Requirement A
Pull out the entries starting with the line that contains "common name: California gull" and going on through the last line of the entries, and repeat those lines exactly, leaving out the pictures.

Text passage
Two of the teams are just for kicks, with work friends. They're head-to-head, one was autodrafted, and I honestly think I check them twice a week or so.
The third league, though, I really care about.
I check the league site on Yahoo.com two or three times each day -- because the standings change a lot between 9 a.m. and noon -- and keep track of the bottom line on ESPN every night to see if any of my players have done anything notable. Since it's almost June and I'm in a tie for seventh place, my players don't pop up on the bottom line often enough.
At $40 a year for league dues, I could have bought something like 50 DVDs, taken my fiance to dozens of nice dinners or bought that game-worn Don Mattingly jersey I saw online with the money I've spent on this league. I might have even been able to afford to see Bruce Springsteen in Buffalo both times he played the HSBC Arena.
Judging from the early results, this year, like most others, I don't have a snowball's chance of winning any of my money back. If my buddy Finn had any compassion, he'd tie my team to a post in the back yard and beat it in the head with a shovel.
So, why do I keep doing this to myself?
Some people need fantasy sports to give them a reason to follow the game. I love baseball, and have since my grandfather and I watched our first game together. The News Gal and I watch about 90 percent of the Yankees games on ESPN and the YES Network. I'd watch games until 2 in the morning every day if I could do it and remain engaged and employed.
No, this isn't about the game of baseball, or even the thought that I know more about the game than most people. I do, not that it helps me in the league standings.
No, it's something deeper. Finn, Hendu, Diva, Teddy, Palms, Irgs and Conti, I'm looking at you.
Nothing beats draft day, except maybe for my wedding day, when it happens.

Dataset extract
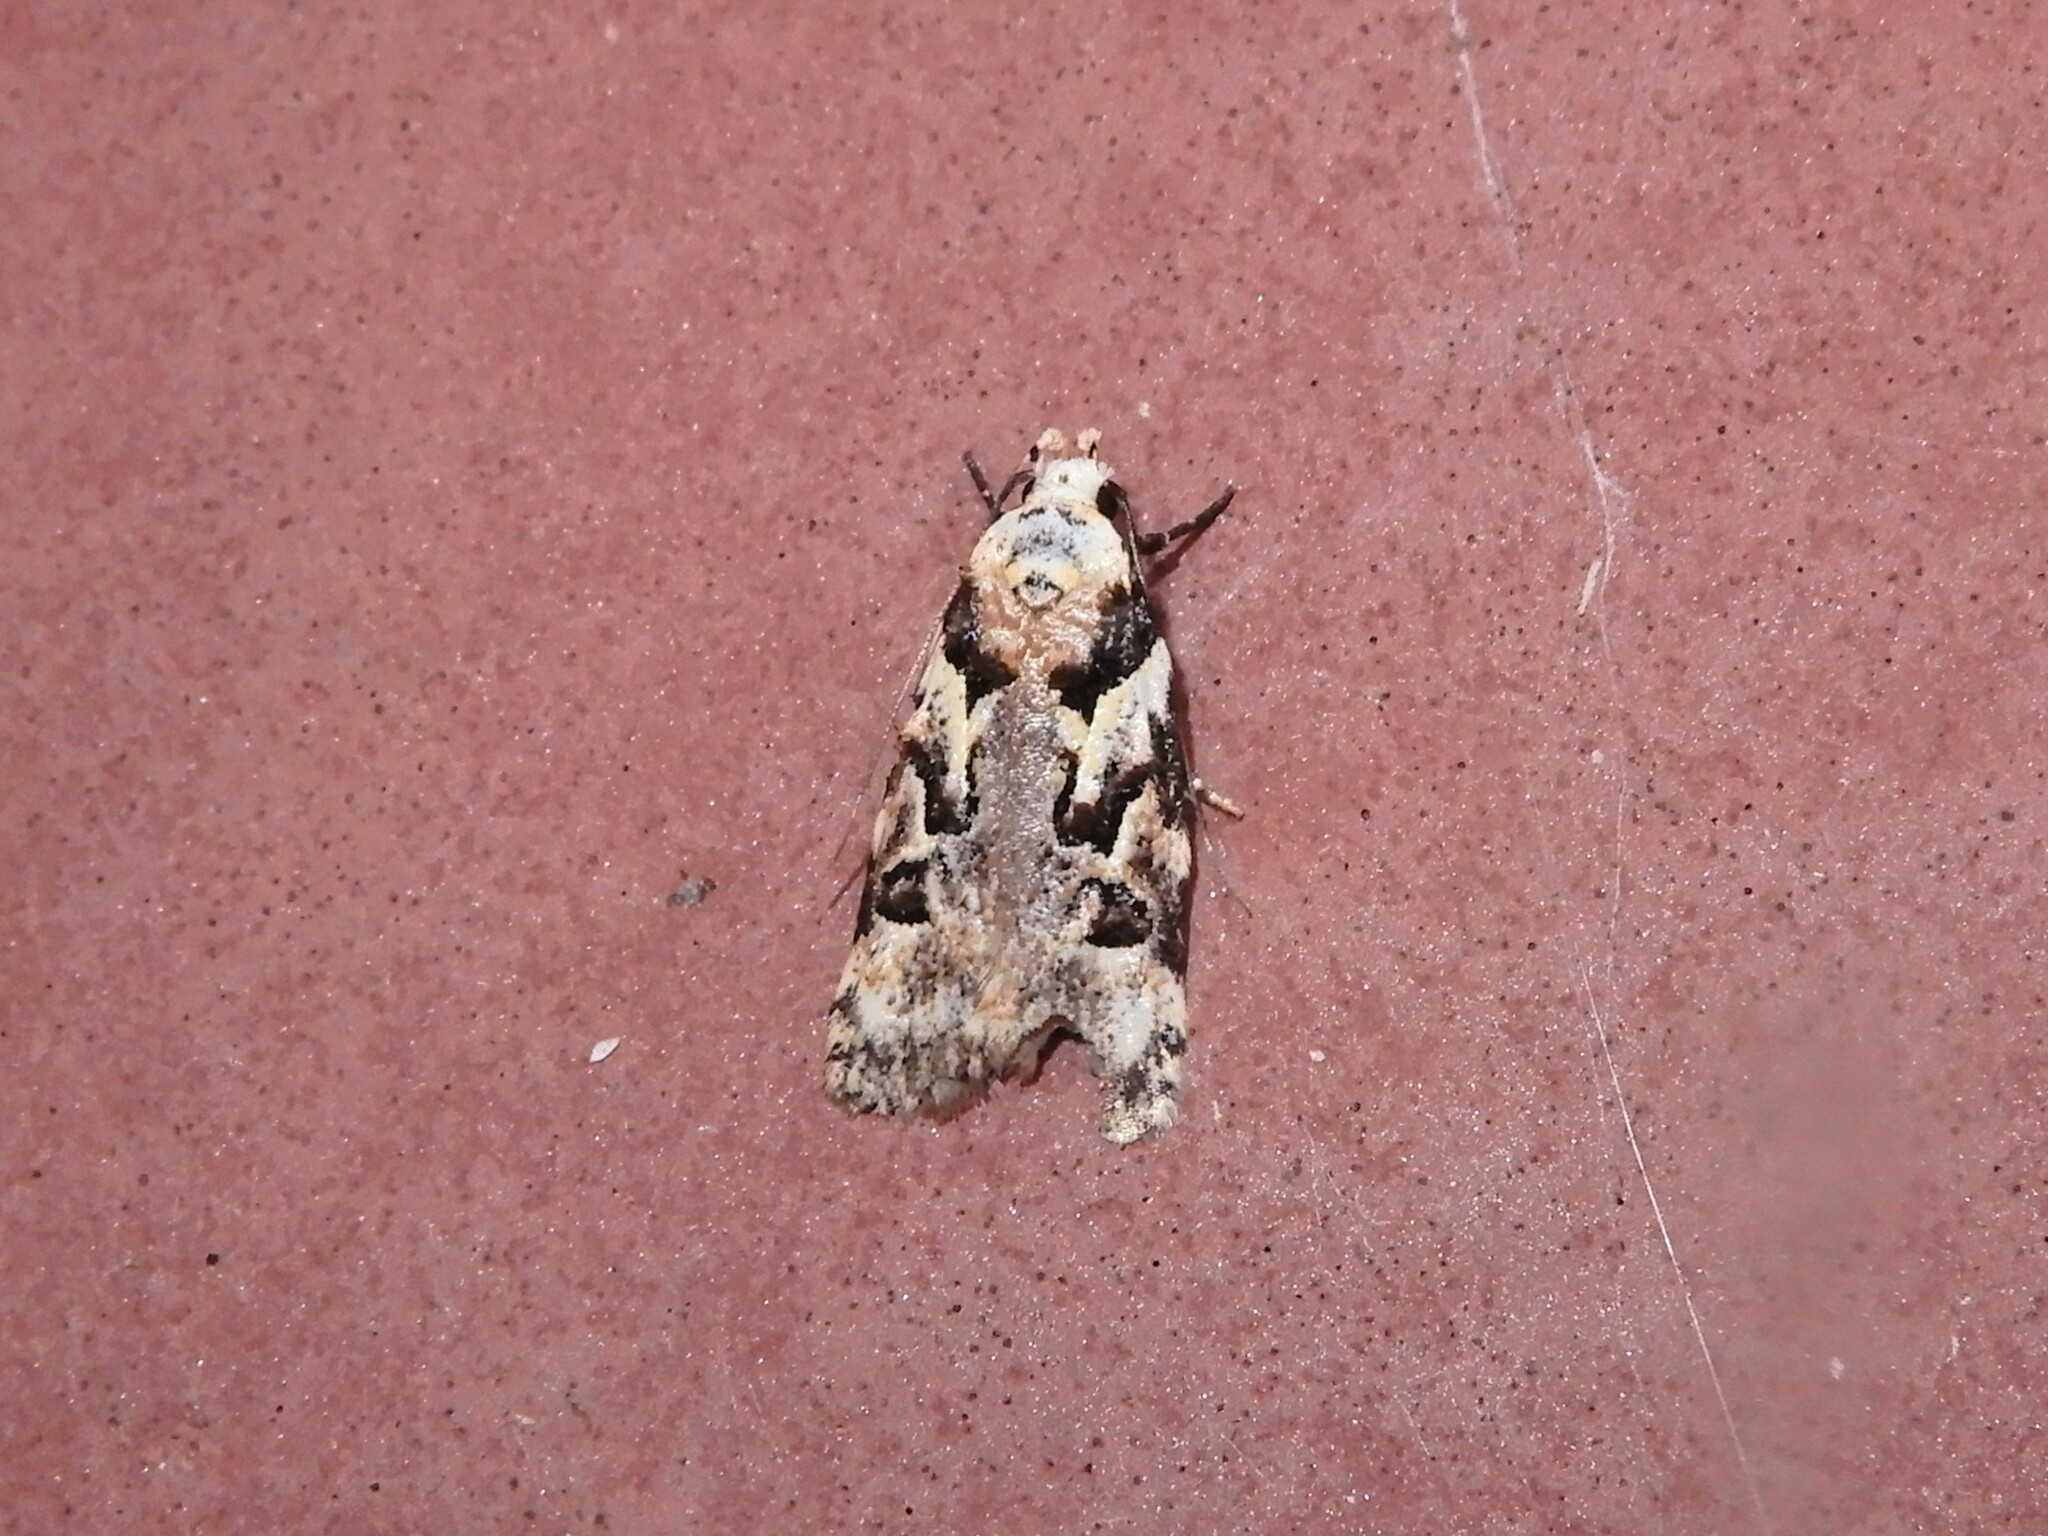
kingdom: Animalia
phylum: Arthropoda
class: Insecta
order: Lepidoptera
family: Oecophoridae
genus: Izatha
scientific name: Izatha epiphanes
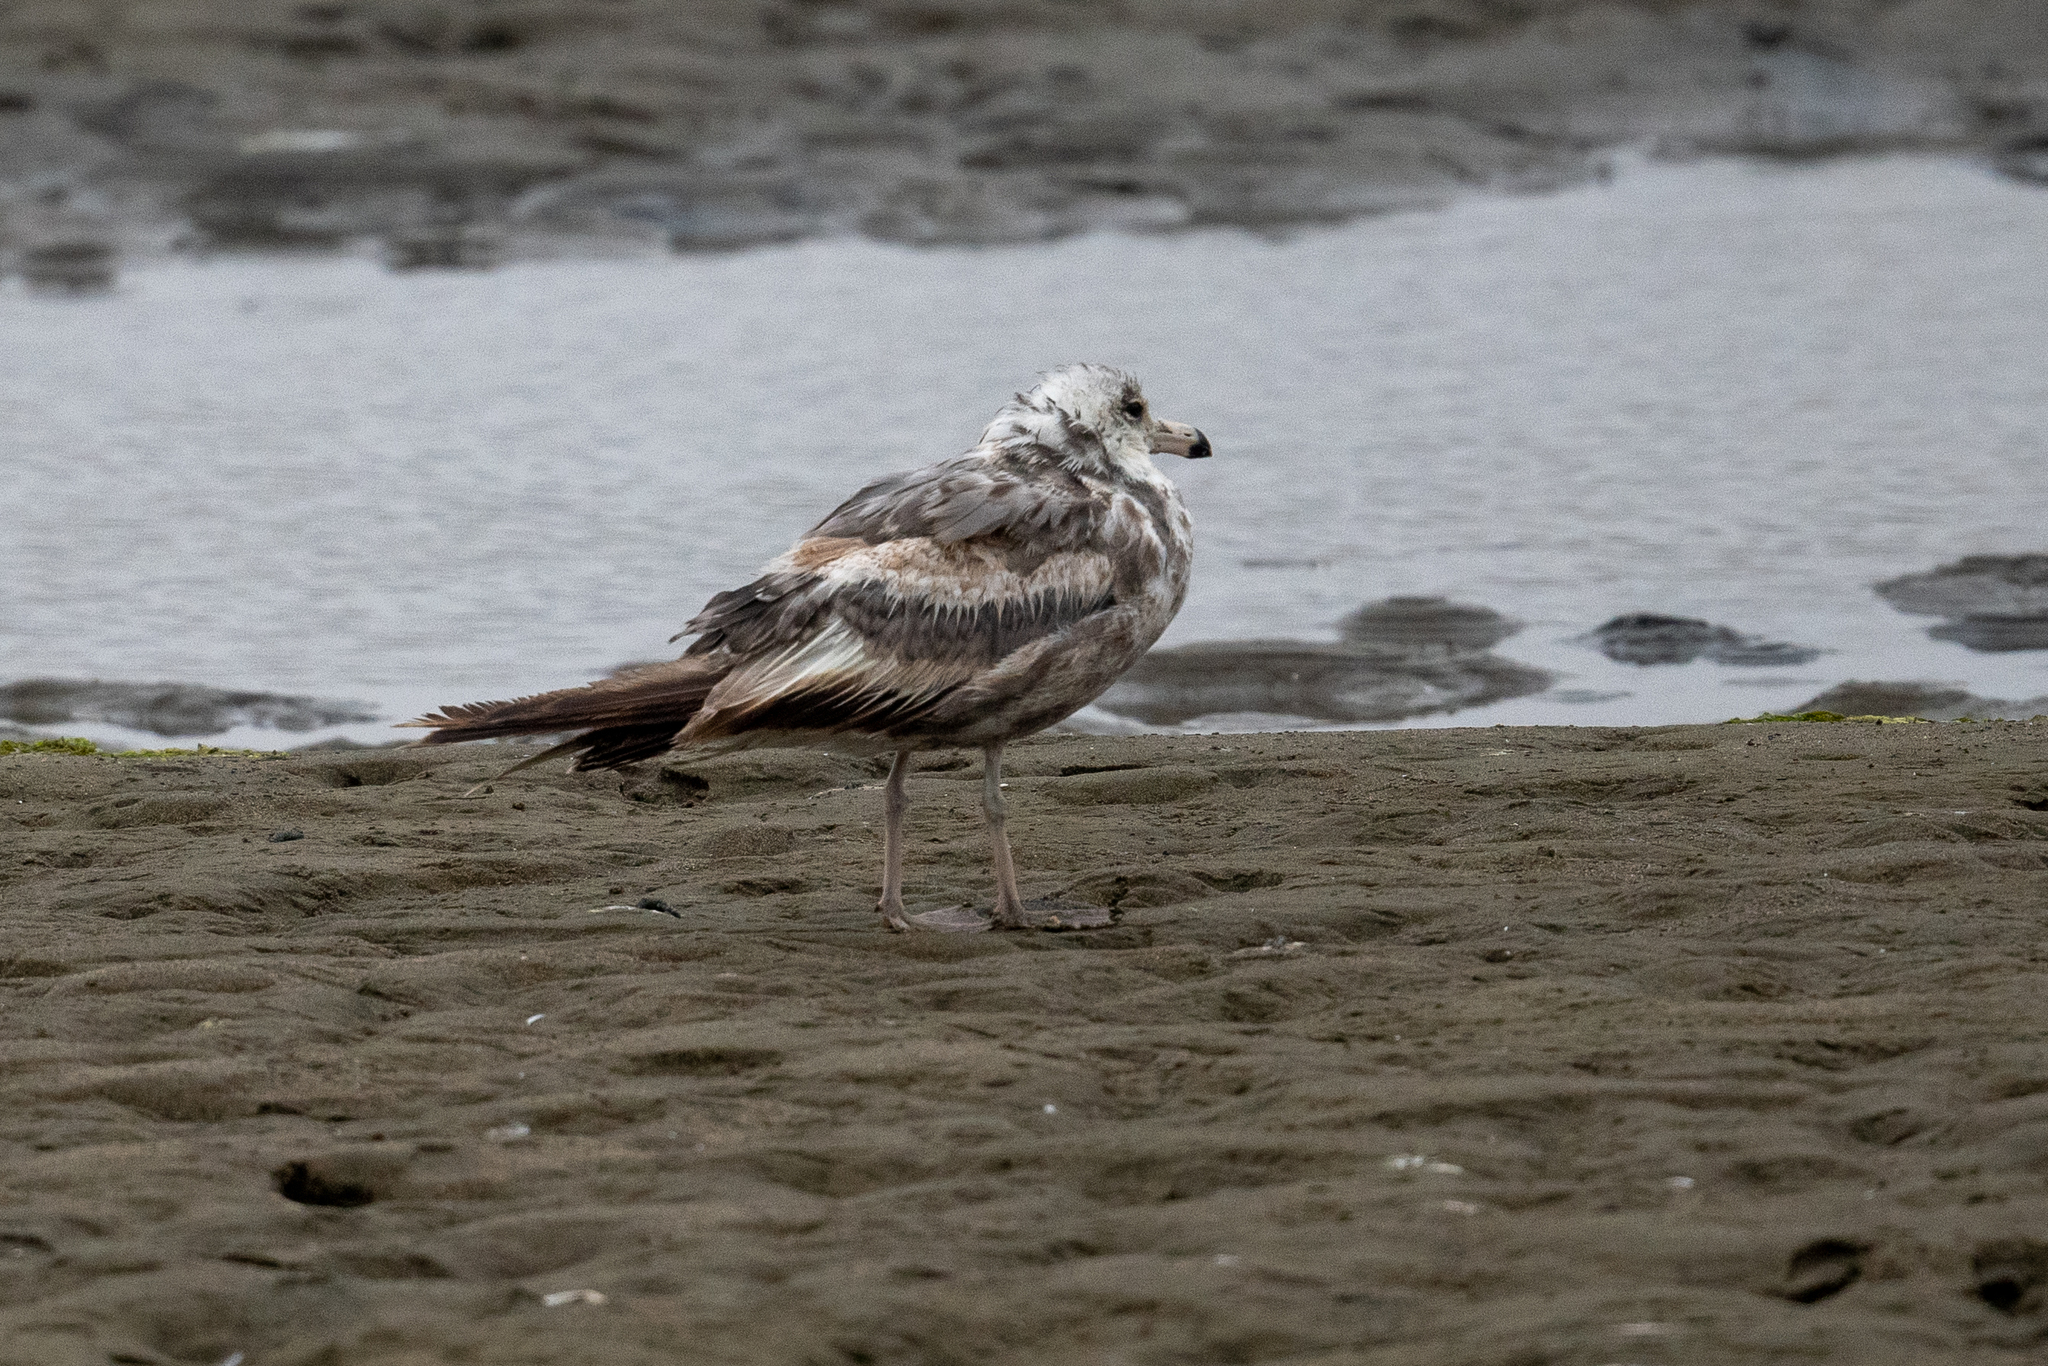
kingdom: Animalia
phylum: Chordata
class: Aves
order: Charadriiformes
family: Laridae
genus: Larus
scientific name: Larus californicus
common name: California gull
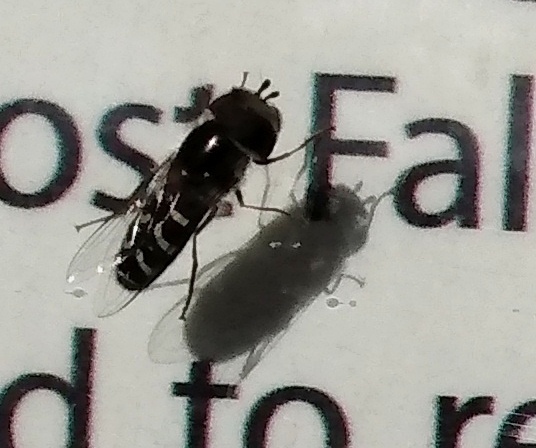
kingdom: Animalia
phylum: Arthropoda
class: Insecta
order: Diptera
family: Syrphidae
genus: Scaeva
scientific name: Scaeva affinis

Requirement B
Write out the fantasy baseball passage again, starting with "Two of the teams" and going on through "line often enough.", but put "CBS Sports" in place of "Yahoo.com".

Task output A
common name: California gull
kingdom: Animalia
phylum: Arthropoda
class: Insecta
order: Diptera
family: Syrphidae
genus: Scaeva
scientific name: Scaeva affinis

Task output B
Two of the teams are just for kicks, with work friends. They're head-to-head, one was autodrafted, and I honestly think I check them twice a week or so.
The third league, though, I really care about.
I check the league site on CBS Sports two or three times each day -- because the standings change a lot between 9 a.m. and noon -- and keep track of the bottom line on ESPN every night to see if any of my players have done anything notable. Since it's almost June and I'm in a tie for seventh place, my players don't pop up on the bottom line often enough.